Yikes. That image is doing horrible things to the LW layout on my browser. Maximizing the window doesn't seem to help.

ETA: Seems to be fixed now. Thanks.

Upvoted; very interesting.

[-][anonymous]20

How interesting?

Very.

"Interventions Tend To Combine Synergistically To Extend Life Span A Little, But The Typical Improvement Is Statistically Insignificant"; another production from Kingsley's ginormous spreadsheet. Abstract:

"I used the results of previous life span experiments to test the statistical hypothesis that interventions tend to work as well individually as in combination. I included previous experimental results reporting the risk of people dying from any cause, and changes to the mean and maximum life spans of lab animals, Combinations trended toward extending life spans more in all three, but the improvements were statistically insignificant."

My comments on GRG:

"If I'm understanding this right, you're treating this as basically a vote-counting model: a single study yields a single data point of a single/multiple binary variable & a average lifespan increase % (experimental minus control).

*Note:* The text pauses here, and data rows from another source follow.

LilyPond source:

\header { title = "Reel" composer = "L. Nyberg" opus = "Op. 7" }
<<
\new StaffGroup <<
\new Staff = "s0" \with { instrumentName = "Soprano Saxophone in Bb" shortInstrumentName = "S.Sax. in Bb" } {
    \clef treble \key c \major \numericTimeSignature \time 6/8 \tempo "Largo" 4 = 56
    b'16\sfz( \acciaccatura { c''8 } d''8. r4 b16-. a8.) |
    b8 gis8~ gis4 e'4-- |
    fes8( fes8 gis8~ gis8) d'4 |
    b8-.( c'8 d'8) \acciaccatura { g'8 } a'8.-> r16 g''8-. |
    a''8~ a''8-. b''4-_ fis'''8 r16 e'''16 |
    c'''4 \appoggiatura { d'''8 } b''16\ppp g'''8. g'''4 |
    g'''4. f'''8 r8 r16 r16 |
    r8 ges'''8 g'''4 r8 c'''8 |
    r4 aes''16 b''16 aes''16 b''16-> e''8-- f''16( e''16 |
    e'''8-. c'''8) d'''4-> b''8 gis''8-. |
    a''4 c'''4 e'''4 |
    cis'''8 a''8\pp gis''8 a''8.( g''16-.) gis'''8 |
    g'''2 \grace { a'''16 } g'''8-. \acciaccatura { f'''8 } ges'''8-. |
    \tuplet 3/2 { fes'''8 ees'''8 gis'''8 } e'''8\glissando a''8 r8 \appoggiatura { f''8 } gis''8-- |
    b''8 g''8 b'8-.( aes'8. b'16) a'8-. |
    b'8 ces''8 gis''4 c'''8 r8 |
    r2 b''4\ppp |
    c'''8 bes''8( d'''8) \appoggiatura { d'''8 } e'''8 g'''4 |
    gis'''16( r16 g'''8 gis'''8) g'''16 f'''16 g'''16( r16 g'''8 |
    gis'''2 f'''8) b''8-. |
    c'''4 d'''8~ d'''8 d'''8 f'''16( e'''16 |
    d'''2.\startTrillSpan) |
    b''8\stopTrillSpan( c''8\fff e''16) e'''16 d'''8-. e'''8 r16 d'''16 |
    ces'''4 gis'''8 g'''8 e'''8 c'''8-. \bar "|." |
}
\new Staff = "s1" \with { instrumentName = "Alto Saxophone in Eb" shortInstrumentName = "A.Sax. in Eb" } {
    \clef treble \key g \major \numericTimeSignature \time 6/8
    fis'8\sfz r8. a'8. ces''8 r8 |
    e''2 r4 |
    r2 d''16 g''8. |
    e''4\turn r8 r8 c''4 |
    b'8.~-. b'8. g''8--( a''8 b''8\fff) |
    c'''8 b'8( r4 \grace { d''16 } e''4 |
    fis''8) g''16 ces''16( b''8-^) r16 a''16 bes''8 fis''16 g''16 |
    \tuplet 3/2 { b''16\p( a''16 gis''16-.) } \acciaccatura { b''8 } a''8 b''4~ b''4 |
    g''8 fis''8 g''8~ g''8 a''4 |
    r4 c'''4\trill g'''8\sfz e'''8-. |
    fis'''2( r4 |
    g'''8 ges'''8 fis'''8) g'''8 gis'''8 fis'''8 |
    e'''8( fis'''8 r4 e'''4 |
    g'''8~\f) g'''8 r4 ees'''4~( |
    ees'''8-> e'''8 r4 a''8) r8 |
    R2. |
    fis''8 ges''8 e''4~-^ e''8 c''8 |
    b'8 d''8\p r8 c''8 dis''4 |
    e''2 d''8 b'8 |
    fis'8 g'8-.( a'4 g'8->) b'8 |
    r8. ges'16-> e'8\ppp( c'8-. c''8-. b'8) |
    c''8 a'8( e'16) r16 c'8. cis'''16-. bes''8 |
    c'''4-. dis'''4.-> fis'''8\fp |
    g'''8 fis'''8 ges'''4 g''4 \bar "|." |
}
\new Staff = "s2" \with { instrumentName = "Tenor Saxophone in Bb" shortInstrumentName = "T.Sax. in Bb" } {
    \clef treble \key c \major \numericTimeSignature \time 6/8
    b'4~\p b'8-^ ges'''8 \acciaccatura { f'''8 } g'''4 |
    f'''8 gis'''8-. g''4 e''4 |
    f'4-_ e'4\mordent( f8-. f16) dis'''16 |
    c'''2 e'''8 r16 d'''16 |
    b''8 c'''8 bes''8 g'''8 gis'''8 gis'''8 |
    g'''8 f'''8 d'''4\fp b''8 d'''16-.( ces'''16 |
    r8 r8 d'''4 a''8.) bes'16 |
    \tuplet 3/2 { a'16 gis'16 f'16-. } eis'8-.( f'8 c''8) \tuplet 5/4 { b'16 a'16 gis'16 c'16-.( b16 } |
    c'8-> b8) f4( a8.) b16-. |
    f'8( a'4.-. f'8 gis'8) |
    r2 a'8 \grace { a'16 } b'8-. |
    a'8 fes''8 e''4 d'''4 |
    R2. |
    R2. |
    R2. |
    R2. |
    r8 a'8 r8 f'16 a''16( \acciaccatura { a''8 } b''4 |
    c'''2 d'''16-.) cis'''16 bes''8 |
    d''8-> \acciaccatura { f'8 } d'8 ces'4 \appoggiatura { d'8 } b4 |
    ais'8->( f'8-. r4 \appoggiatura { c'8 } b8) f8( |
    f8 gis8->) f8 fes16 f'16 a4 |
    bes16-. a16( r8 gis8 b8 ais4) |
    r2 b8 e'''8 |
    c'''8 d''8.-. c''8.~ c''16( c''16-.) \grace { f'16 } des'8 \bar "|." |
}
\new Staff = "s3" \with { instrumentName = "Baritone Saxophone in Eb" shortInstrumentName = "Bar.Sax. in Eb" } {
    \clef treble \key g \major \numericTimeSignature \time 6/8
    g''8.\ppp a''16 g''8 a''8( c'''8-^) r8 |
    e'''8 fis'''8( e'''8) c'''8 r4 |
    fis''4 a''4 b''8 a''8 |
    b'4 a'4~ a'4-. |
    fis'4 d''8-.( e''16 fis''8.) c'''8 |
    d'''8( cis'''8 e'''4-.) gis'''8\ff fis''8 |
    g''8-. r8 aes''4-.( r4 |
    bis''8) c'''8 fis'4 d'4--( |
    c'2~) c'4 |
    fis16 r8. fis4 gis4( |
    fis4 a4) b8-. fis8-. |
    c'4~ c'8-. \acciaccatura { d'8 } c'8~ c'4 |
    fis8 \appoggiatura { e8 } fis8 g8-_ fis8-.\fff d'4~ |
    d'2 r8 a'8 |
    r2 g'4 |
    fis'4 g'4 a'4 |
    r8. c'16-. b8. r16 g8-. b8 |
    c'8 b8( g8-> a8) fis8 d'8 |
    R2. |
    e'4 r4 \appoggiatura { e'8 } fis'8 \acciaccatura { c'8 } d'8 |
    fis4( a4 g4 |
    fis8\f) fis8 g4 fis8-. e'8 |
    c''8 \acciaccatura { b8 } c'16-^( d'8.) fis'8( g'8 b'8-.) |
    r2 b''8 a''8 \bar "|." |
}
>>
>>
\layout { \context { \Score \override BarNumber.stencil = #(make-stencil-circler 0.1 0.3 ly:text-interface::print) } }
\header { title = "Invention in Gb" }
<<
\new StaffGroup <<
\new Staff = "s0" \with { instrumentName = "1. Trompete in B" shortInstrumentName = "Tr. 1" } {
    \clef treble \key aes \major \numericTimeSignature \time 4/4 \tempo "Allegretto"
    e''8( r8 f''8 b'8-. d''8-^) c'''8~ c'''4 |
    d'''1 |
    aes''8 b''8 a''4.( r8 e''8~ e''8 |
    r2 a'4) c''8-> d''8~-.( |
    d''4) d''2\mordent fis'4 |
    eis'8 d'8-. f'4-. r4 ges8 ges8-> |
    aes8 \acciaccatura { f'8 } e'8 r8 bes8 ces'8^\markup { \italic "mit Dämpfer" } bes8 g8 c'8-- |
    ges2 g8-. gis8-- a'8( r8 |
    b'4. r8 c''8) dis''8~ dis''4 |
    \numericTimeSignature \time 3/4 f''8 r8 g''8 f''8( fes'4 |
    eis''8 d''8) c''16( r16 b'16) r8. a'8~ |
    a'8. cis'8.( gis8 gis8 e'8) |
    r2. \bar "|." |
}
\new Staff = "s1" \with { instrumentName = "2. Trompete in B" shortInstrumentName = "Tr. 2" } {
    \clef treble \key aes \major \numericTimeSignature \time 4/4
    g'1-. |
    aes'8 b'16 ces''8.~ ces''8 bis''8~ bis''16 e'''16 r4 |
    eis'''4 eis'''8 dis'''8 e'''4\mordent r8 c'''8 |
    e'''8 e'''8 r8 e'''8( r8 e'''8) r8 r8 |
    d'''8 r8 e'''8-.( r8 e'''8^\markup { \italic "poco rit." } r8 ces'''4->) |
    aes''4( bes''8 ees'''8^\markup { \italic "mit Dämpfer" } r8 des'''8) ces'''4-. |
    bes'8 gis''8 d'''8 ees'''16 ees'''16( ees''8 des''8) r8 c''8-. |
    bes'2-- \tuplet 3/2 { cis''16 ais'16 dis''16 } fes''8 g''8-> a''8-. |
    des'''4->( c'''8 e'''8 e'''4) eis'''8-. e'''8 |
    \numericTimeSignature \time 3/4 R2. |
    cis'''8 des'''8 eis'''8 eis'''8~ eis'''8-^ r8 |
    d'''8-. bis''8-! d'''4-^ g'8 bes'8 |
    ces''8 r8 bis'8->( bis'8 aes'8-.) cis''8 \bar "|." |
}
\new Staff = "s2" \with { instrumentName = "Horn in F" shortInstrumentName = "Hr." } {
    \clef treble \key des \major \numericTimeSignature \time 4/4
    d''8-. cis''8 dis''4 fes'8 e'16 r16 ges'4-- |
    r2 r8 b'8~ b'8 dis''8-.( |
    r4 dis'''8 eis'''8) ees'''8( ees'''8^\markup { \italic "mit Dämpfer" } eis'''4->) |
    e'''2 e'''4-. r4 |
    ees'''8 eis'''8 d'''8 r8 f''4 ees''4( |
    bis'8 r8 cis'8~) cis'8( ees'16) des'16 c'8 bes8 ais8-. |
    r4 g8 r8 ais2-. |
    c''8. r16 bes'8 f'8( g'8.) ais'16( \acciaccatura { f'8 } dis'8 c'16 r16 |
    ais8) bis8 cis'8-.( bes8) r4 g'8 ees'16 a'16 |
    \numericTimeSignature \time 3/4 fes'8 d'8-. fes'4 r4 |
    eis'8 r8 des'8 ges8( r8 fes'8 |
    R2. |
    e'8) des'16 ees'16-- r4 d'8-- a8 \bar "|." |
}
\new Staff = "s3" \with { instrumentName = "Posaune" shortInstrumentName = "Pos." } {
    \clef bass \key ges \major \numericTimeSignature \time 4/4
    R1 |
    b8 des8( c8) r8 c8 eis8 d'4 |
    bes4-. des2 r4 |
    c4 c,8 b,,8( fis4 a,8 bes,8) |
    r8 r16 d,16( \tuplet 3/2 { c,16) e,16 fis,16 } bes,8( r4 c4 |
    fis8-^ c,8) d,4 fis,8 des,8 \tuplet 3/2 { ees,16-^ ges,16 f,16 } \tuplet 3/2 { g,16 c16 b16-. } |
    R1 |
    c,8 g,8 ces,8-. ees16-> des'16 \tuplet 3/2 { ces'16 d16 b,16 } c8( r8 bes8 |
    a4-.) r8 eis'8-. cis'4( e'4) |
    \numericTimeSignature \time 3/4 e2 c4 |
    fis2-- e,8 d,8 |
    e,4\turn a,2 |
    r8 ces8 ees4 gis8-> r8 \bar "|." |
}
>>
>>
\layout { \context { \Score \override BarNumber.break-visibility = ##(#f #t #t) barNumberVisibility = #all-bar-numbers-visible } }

This seems like it could be masking a huge amount of variables and relevant info. For example, do multiple intervention studies administer the same net amount of substances as the single intervention studies? If a multiple intervention studies administers 10mg of 10 substances and a single intervention administers 100mg of 1 substance, and there are increasing returns like a U-curve, then the combined additive or multiplicative effect of the multiple-interventions could equal the single intervention. Or could there be a bias in subject selection? It's probably easier to get big humans to eat multiple substances than a tiny hydra or yeast cell, and human studies don't seem to work well in general regardless of multiple vs single, so that could produce a lack of effectiveness (the multiples look ineffective, because they tend to be done in humans; and the single look effective, because smaller simpler animals will tend more to receive singles). You can probably think of a few other plausible covariates."